VB: You can see a good example in the long jersey dresses we’ve created. They feel very elevated, very elegant and desirable, but easy when you wear them. We’ve really been looking at both VVB and Victoria Beckham and understanding what customers want from both categories, like this really beautiful little satin date-night dress that you’ll wear with a man’s tuxedo jacket. I think it’s a different customer, who’ll want this dress. It’s something I’ve been desiring for a long time.

Will your customer be different, then?

VB: I’m pretty sure our existing customer will welcome this collection, but I think there’s a younger customer who’ll come to this collection as well. We saw that with VVB, and it’s something we’ve been wanting to expand on.

MLBdR: VB used to be around a £900 price point, and VVB £300, so it’s about blending those two and making the most of it. It’s not about segmenting those two customers, but about mixing them together.

How have you achieved this more accessible price point?
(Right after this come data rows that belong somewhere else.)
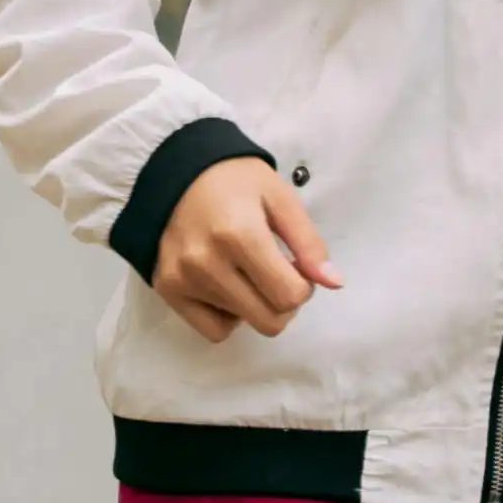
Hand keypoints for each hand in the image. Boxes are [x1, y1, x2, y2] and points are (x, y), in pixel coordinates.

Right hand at [153, 159, 343, 343]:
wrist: (176, 172)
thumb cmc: (235, 181)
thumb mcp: (281, 199)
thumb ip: (309, 243)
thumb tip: (334, 282)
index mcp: (240, 236)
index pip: (289, 295)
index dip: (304, 286)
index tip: (296, 265)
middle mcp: (208, 264)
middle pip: (269, 320)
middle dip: (284, 301)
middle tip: (277, 272)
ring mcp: (184, 280)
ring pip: (243, 324)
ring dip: (257, 305)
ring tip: (249, 271)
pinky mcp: (168, 290)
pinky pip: (213, 330)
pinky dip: (229, 317)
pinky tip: (229, 288)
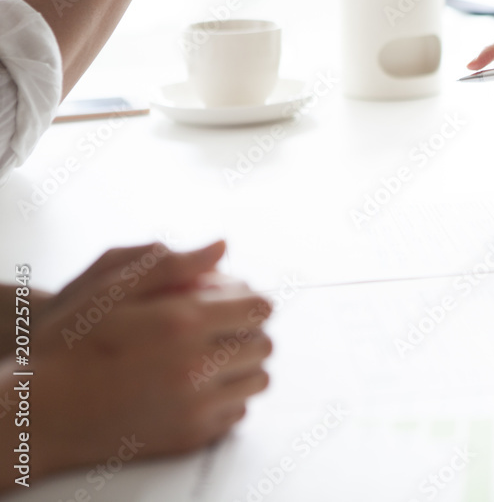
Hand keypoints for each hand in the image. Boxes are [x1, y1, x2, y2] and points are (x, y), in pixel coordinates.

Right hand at [27, 241, 272, 476]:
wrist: (41, 411)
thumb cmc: (70, 342)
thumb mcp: (110, 288)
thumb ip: (172, 264)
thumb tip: (222, 246)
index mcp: (183, 323)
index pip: (257, 308)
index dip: (251, 300)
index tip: (237, 300)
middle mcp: (196, 367)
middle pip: (263, 345)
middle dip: (251, 330)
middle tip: (228, 326)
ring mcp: (196, 407)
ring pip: (258, 381)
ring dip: (246, 364)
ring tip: (219, 355)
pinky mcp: (190, 436)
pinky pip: (237, 412)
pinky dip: (230, 396)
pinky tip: (205, 385)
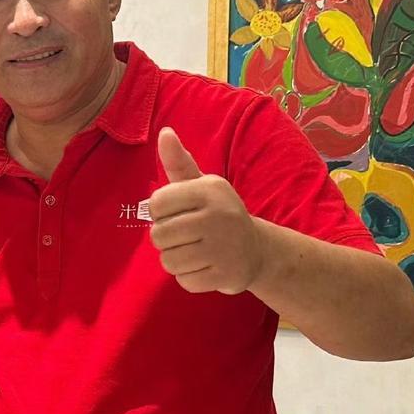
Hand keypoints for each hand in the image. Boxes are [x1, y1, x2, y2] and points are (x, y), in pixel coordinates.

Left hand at [149, 127, 266, 294]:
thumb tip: (164, 133)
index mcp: (208, 190)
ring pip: (169, 261)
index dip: (159, 212)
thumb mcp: (201, 185)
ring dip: (176, 259)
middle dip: (166, 239)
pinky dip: (190, 277)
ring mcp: (223, 248)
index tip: (175, 213)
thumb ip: (178, 162)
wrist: (257, 249)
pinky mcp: (226, 275)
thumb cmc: (217, 212)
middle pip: (159, 235)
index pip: (156, 203)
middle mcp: (217, 216)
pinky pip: (184, 280)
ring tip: (195, 250)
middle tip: (186, 235)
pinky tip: (205, 266)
VB: We’ve been working with different factories but also challenging our mills – challenging the whole team – and that was the right thing for us to do, even if there hadn’t been a pandemic. The pandemic has allowed everybody to reinvent themselves, which is what fashion is about.

How has the pandemic changed your own approach to dressing?

VB: I went to New York a few weeks ago to work with the beauty team, and it was really lovely to consider what I was putting in my suitcase. When we’re working from home, we don’t consider what we’re going to wear the way we do when going on trips. And I have to say, there were certain things I pulled out of my wardrobe that just didn’t feel – in my gut – right. There was nothing wrong with them, but the world is a very different place now. I want more ease, but that doesn’t mean it can’t be a strong look.

How are your personal fashion desires represented in this collection?

VB: I’ll always be inspired by menswear, but there’s definitely something more feminine about this collection, which is what I personally desire. I want to get dressed up, I want to go out, I want to show off my body a little bit more. I want to feel feminine. I don’t think there’s anything wrong in wanting to look desirable for your partner, and that’s what I’m looking forward to. I don’t want to bury myself under clothes like I did a while ago. That’s how I feel coming out of the last 18 months.